EnviroZyme founder John O'Donnel (left), former seminar member and present employee Rob Phillips (center), and principal Rick Barrows with a cutthroat trout fed their grain-based fish food.
Hands-on Fish Food Roadmapping
by Scott Freutel
Lofty Montana Hall notwithstanding, MSU has never been an ivory-tower institution. From its founding as a land-grant college in 1893 to its present incarnation as top-flight research university, MSU's programs have always provided researched-based, practical information and assistance to Montana's citizens--agriculturalists, producers, families, business people.
An innovative new College of Business program builds on MSU's heritage of putting knowledge to practical use.
The College's Center for Entrepreneurship for the New West and its minor in Entrepreneurship and Small Business Management teach students about the challenges of creating start-up ventures while offering assistance to local ventures. The minor's capstone course, "Management 463: The Entrepreneurial Experience," is a three-credit senior seminar taught by visiting assistant professor Laura Black. It's open to seniors from any major, and it's a class like no other.
The seminar is designed to give students real-world entrepreneurial experiences in high-tech start-up companies. In turn, the start-ups, most of them in or near Bozeman, benefit from the students' research and planning, suggestions and recommendations.
One of the companies students are working with is EnviroZyme, which is located in TechRanch, the MSU-affiliated business incubator just west of campus. The firm was founded in 2002 by John O'Donnell, who is also executive director of TechRanch.
Of TechRanch, O'Donnell says, "We are big on innovation. We are big on return on the investment. There's something like $80 million a year spent at MSU. We are trying to find some of the better research discoveries and see if we can't commercialize [them] locally [and] create more high-paying, intellectually stimulating, clean-technology jobs--reduce the brain drain and increase the tax base."
What TechRanch and EnviroZyme are up to, he says, "is a very innovative way of doing all that."
Working at EnviroZyme with O'Donnell are Tim McDermott of the MSU Thermal Biology Institute, Rick Barrows of the U.S. Fish and Wildlife Fish Service and entrepreneur Cliff Bradley.
EnviroZyme's first commercial product, as yet unnamed, is a plant-derived food for farmed trout and salmon. It's meant to be a superior, less costly alternative to the fish meal presently fed. Microbes McDermott discovered in Yellowstone National Park break down certain plant substances in a way that makes them suitable for fish. If the new food is successful, EnviroZyme may be creating a new market for growers of barley, canola and safflower while improving the consistency and quality of farmed fish.
Last year senior Rob Phillips, '02 ME, added to his engineering emphasis a minor in entrepreneurship. He teamed up with marketing student Cory Wildin, '03 Bus, and the two were assigned to work with EnviroZyme.
"EnviroZyne needed basic market research," Phillips said recently. "They knew markets were out there, knew they must exist, but didn't know how big they were." Phillips and Wildin focused their research on the market for food for farm-raised rainbow trout, a growing business in the Northwest. Once a week the two met with O'Donnell and lead researcher Cliff Bradley to report their progress and decide what to focus on next. At the end of the semester they formally presented their findings to EnviroZyme's principals, who in turn evaluated the students' work in consultation with Black.
Phillips said he learned just how difficult it is to actually a start a business.

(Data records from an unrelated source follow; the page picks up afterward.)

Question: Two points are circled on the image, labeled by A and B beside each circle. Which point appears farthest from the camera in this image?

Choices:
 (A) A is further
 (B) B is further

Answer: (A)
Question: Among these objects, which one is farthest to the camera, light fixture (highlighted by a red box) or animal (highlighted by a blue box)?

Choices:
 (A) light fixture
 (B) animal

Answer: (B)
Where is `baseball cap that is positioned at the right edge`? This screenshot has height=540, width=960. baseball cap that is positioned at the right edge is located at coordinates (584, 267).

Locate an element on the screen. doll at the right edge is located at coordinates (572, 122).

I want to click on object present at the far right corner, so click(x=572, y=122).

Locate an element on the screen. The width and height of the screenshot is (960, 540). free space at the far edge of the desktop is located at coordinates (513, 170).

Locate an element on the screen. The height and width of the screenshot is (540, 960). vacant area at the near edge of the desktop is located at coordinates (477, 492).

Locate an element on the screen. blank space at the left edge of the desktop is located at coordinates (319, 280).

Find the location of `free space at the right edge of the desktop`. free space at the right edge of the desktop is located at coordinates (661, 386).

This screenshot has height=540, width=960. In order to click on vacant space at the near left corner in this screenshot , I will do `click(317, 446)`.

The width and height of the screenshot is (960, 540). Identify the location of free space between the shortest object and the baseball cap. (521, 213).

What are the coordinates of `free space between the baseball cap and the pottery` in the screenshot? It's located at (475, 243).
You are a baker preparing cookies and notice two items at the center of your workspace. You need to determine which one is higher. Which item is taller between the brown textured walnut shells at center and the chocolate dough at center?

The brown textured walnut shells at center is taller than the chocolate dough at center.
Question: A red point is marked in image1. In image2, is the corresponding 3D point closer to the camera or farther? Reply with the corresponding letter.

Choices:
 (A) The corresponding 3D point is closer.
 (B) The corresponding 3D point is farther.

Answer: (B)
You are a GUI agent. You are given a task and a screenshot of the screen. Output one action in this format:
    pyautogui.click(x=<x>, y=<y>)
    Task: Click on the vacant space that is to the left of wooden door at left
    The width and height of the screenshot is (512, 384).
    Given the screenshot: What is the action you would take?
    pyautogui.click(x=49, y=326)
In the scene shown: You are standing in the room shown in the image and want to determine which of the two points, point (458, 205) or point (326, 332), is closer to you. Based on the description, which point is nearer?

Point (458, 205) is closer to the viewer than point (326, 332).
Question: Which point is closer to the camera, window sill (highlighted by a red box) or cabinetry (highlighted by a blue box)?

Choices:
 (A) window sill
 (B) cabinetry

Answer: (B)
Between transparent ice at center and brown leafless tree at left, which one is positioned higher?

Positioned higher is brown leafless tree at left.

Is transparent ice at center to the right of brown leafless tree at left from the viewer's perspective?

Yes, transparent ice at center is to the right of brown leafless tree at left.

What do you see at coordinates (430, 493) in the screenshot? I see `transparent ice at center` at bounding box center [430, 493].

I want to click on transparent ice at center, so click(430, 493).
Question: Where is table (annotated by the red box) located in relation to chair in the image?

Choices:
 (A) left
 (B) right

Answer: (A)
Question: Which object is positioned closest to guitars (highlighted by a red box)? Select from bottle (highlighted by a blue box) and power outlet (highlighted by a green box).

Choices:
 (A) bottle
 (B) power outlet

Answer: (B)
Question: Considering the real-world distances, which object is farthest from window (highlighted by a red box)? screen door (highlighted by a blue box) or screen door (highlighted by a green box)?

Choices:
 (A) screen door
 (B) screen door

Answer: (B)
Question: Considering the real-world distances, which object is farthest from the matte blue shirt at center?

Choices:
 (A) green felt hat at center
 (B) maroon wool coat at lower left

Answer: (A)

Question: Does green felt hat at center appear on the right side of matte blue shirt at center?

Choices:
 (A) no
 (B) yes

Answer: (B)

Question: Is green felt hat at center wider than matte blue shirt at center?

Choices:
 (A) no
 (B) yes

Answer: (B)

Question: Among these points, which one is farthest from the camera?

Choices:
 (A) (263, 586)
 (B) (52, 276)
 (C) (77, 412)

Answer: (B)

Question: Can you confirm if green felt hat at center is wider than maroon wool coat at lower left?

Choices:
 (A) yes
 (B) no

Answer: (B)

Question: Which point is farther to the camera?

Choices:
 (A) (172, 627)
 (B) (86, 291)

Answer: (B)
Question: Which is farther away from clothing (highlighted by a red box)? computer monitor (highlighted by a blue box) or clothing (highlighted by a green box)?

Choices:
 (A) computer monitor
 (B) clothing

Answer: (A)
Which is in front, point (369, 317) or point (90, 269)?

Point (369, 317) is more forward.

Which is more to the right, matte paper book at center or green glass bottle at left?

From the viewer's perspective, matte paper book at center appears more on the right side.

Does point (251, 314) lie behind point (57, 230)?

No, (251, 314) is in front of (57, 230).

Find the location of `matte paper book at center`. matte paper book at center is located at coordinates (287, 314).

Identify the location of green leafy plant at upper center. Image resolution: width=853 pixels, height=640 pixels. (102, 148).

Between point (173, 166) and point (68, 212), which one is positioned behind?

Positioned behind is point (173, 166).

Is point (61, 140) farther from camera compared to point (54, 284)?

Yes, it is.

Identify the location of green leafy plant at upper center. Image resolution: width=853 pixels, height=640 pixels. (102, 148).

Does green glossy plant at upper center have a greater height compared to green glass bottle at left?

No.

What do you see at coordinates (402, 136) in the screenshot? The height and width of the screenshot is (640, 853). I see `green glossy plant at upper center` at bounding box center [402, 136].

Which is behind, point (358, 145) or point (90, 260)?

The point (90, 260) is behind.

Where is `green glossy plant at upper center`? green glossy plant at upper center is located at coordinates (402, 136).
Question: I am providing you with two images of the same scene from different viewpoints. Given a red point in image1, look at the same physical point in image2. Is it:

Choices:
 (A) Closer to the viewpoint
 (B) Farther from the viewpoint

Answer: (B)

"In theory and writing it's simple but when you actually do it, you realize that it's really hard, that there's a lot to learn," he said. "The seminar gave us the opportunity to act as though we were consultants, not just students, and to develop something of a road map for the company's future. We got to develop something we liked working on, liked doing--it was exciting."
EnviroZyme's O'Donnell was impressed by Phillips' and Wildins' work. Of Phillips he said, "Rob really exceeded our expectations of what a student could bring to the project," he said. "He's very professional, very thorough, and has been a great addition to the company."
O'Donnell has hired Phillips part-time and put him to work exploring grant possibilities. And he is working with two new seminar students for the current academic year.
According to Black, one of her seminar's goals is to help students learn and practice professional behaviors, just as Phillips and Wildins did.
"One of the things the experience does is to instill in students respect for people whose expertise differs from theirs," she said recently. "They also gain business acumen and a repertoire of methods and processes that allows them to help entrepreneurs identify goals and milestones."